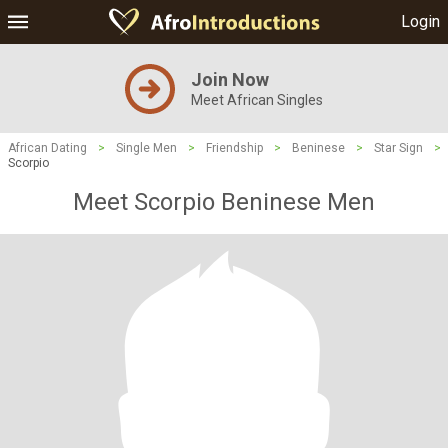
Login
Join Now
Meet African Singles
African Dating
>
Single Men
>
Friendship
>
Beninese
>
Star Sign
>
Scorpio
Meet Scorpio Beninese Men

==

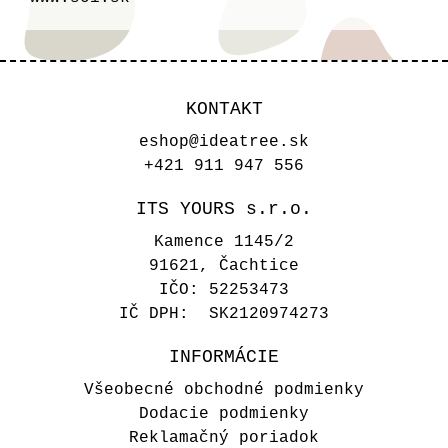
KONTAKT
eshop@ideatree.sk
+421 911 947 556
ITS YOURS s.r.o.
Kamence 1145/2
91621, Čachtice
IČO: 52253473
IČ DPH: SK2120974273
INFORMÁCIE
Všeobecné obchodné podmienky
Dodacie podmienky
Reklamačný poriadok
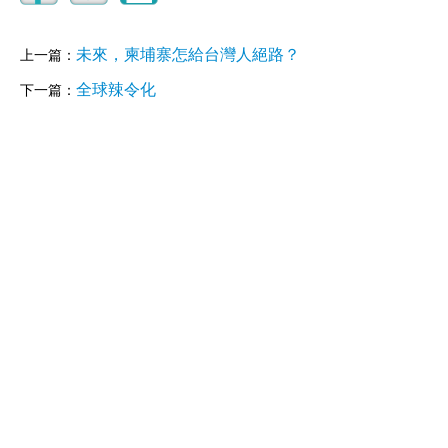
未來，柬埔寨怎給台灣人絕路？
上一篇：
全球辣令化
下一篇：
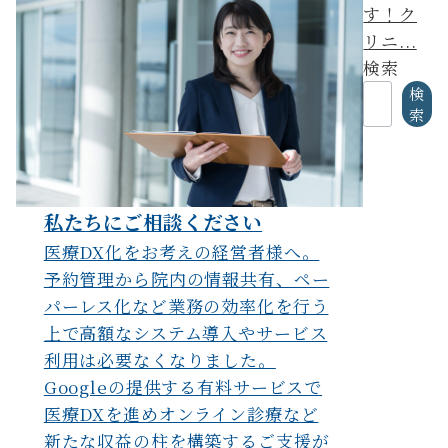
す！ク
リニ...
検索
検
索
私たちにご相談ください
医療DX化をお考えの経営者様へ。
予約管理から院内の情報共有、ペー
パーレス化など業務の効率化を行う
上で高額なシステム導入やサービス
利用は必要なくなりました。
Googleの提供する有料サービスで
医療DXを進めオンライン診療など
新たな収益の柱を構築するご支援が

Work to be completed:
Your copy should hold the lines from the one with "Všeobecné obchodné podmienky" up to and including the one with "新たな収益の柱を構築するご支援が", exactly as in the data above, and no pictures.

Output below:
Všeobecné obchodné podmienky
Dodacie podmienky
Reklamačný poriadok
未來，柬埔寨怎給台灣人絕路？
上一篇：
全球辣令化
下一篇：
す！ク
リニ...
検索
検
索
私たちにご相談ください
医療DX化をお考えの経営者様へ。
予約管理から院内の情報共有、ペー
パーレス化など業務の効率化を行う
上で高額なシステム導入やサービス
利用は必要なくなりました。
Googleの提供する有料サービスで
医療DXを進めオンライン診療など
新たな収益の柱を構築するご支援が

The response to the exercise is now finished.